Sepulangnya Mbak Narti, aku memikirkan cara bagaimana menolak Pak Haji. Memang sih beliau terbilang belum terlalu tua, usianya sekitar empat puluhan dan masih terlihat gagah. Hanya saja aku tidak mau dijadikan istri ketiga, kupikir kalau dia duda aku tak akan keberatan menjadi istrinya.

***

Keesokan paginya, sebelum berangkat kerja aku menemui ibu yang sedang sibuk membuat sarapan di dapur. Semalam ibu dan bapak pergi dan pulang malam jadi aku tak sempat membahasnya. Kulihat ada sekarung beras dan sebuah dus berisi indomi dan bahan-bahan dapur lain, ‘apa ibu yang berbelanja sebanyak ini’ batinku.

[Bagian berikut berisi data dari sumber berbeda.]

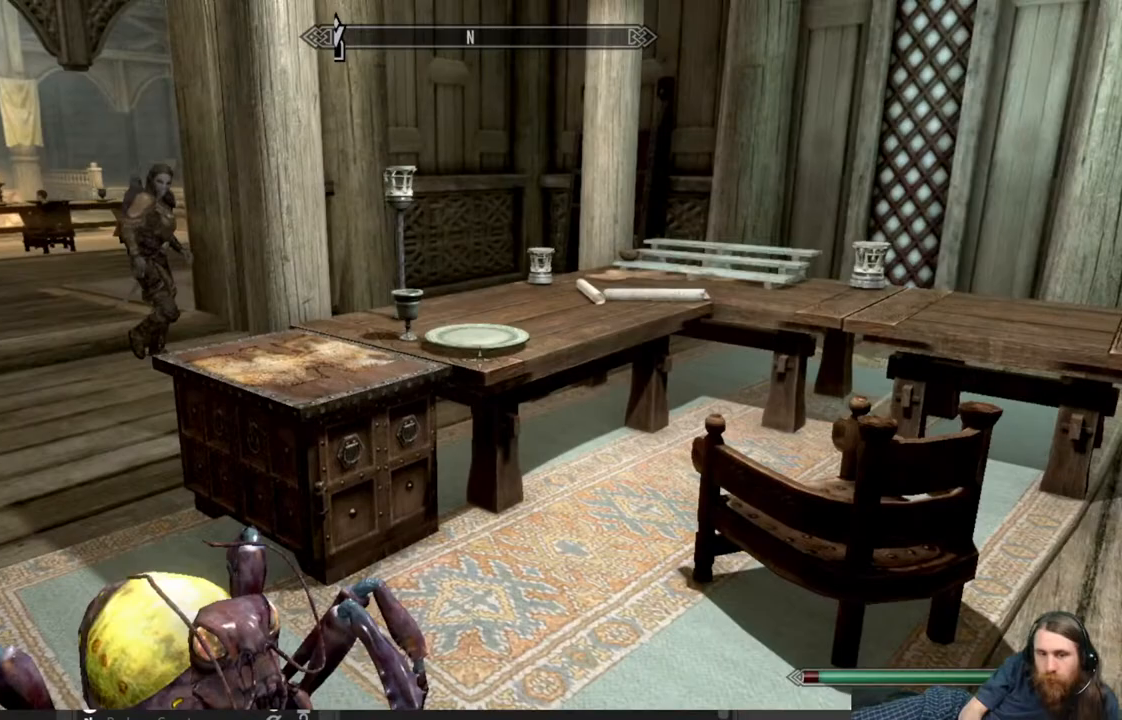
{"buttons": [], "left_stick": "up-left", "right_stick": "center", "events": []}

“Ibu belanja sebanyak ini?” tanyaku penasaran.

“Apa, oh itu … itu.”

“Kan belum akhir bulan ini tumben ibu dah belanja.”

“Itu … itu pemberian dari Pak Haji, Ris” tuturnya pelan.

“Haji Bambang, maksud ibu?!” tebakku langsung dan dijawab dengan anggukan olehnya. “Apa ibu rela Risa jadi istri ketiga Pak Haji? Apa ibu gak malu? Risa malu, Bu. Pokoknya ibu pulangin lagi semua barang pemberian dia Risa gak mau tau!” timpalku lagi.

Sebenarnya aku tak tega membentak ibu, tapi aku benar-benar marah sekali saat ini. Belum apa-apa dia sudah berani memberikan apa saja pada keluarga ku, belum lagi tanggapan orang nanti.

***

Sudah kuduga, akhirnya kudengar juga kasak-kusuk itu dari mulut-mulut tetangga yang kepo. Banyak yang menanyakan kebenaran itu pada ibu, untungnya hanya ditanggapi dengan senyuman oleh ibu.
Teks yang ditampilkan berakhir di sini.